THE PROBLEM
An exact copy of every entry is what's needed, so please transcribe them all.

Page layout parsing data
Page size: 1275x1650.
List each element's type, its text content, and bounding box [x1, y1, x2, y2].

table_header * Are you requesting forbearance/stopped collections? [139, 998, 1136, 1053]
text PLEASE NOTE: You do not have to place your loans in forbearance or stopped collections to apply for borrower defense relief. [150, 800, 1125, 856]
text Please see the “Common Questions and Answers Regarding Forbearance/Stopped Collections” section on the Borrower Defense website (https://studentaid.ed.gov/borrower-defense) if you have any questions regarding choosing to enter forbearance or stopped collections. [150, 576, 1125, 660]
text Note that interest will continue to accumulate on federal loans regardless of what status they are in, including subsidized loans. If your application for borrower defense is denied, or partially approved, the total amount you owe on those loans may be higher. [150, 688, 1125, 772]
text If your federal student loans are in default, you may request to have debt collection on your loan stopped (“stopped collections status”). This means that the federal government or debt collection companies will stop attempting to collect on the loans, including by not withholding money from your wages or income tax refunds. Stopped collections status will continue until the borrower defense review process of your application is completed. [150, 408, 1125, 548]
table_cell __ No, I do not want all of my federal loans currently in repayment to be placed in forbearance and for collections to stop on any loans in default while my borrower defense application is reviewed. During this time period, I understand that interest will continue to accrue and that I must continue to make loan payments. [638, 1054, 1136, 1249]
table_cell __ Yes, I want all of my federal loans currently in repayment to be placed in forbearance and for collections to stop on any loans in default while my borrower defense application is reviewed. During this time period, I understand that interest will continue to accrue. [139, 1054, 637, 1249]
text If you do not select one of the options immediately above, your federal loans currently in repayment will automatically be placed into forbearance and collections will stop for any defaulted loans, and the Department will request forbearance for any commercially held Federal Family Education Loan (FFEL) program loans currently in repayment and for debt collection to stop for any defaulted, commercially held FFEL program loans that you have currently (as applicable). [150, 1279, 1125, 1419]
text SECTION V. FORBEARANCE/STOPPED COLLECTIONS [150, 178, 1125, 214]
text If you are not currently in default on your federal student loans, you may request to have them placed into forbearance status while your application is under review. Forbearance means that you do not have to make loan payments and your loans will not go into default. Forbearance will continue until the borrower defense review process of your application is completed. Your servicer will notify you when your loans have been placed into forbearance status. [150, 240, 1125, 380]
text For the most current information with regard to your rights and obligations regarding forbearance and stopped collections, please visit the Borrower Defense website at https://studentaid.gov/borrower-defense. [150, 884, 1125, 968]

REPLY TO THE TASK
Page size: 1275x1650.
List each element's type, its text content, and bounding box [x1, y1, x2, y2].

table_header * Are you requesting forbearance/stopped collections? [139, 998, 1136, 1053]
text PLEASE NOTE: You do not have to place your loans in forbearance or stopped collections to apply for borrower defense relief. [150, 800, 1125, 856]
text Please see the “Common Questions and Answers Regarding Forbearance/Stopped Collections” section on the Borrower Defense website (https://studentaid.ed.gov/borrower-defense) if you have any questions regarding choosing to enter forbearance or stopped collections. [150, 576, 1125, 660]
text Note that interest will continue to accumulate on federal loans regardless of what status they are in, including subsidized loans. If your application for borrower defense is denied, or partially approved, the total amount you owe on those loans may be higher. [150, 688, 1125, 772]
text If your federal student loans are in default, you may request to have debt collection on your loan stopped (“stopped collections status”). This means that the federal government or debt collection companies will stop attempting to collect on the loans, including by not withholding money from your wages or income tax refunds. Stopped collections status will continue until the borrower defense review process of your application is completed. [150, 408, 1125, 548]
table_cell __ No, I do not want all of my federal loans currently in repayment to be placed in forbearance and for collections to stop on any loans in default while my borrower defense application is reviewed. During this time period, I understand that interest will continue to accrue and that I must continue to make loan payments. [638, 1054, 1136, 1249]
table_cell __ Yes, I want all of my federal loans currently in repayment to be placed in forbearance and for collections to stop on any loans in default while my borrower defense application is reviewed. During this time period, I understand that interest will continue to accrue. [139, 1054, 637, 1249]
text If you do not select one of the options immediately above, your federal loans currently in repayment will automatically be placed into forbearance and collections will stop for any defaulted loans, and the Department will request forbearance for any commercially held Federal Family Education Loan (FFEL) program loans currently in repayment and for debt collection to stop for any defaulted, commercially held FFEL program loans that you have currently (as applicable). [150, 1279, 1125, 1419]
text SECTION V. FORBEARANCE/STOPPED COLLECTIONS [150, 178, 1125, 214]
text If you are not currently in default on your federal student loans, you may request to have them placed into forbearance status while your application is under review. Forbearance means that you do not have to make loan payments and your loans will not go into default. Forbearance will continue until the borrower defense review process of your application is completed. Your servicer will notify you when your loans have been placed into forbearance status. [150, 240, 1125, 380]
text For the most current information with regard to your rights and obligations regarding forbearance and stopped collections, please visit the Borrower Defense website at https://studentaid.gov/borrower-defense. [150, 884, 1125, 968]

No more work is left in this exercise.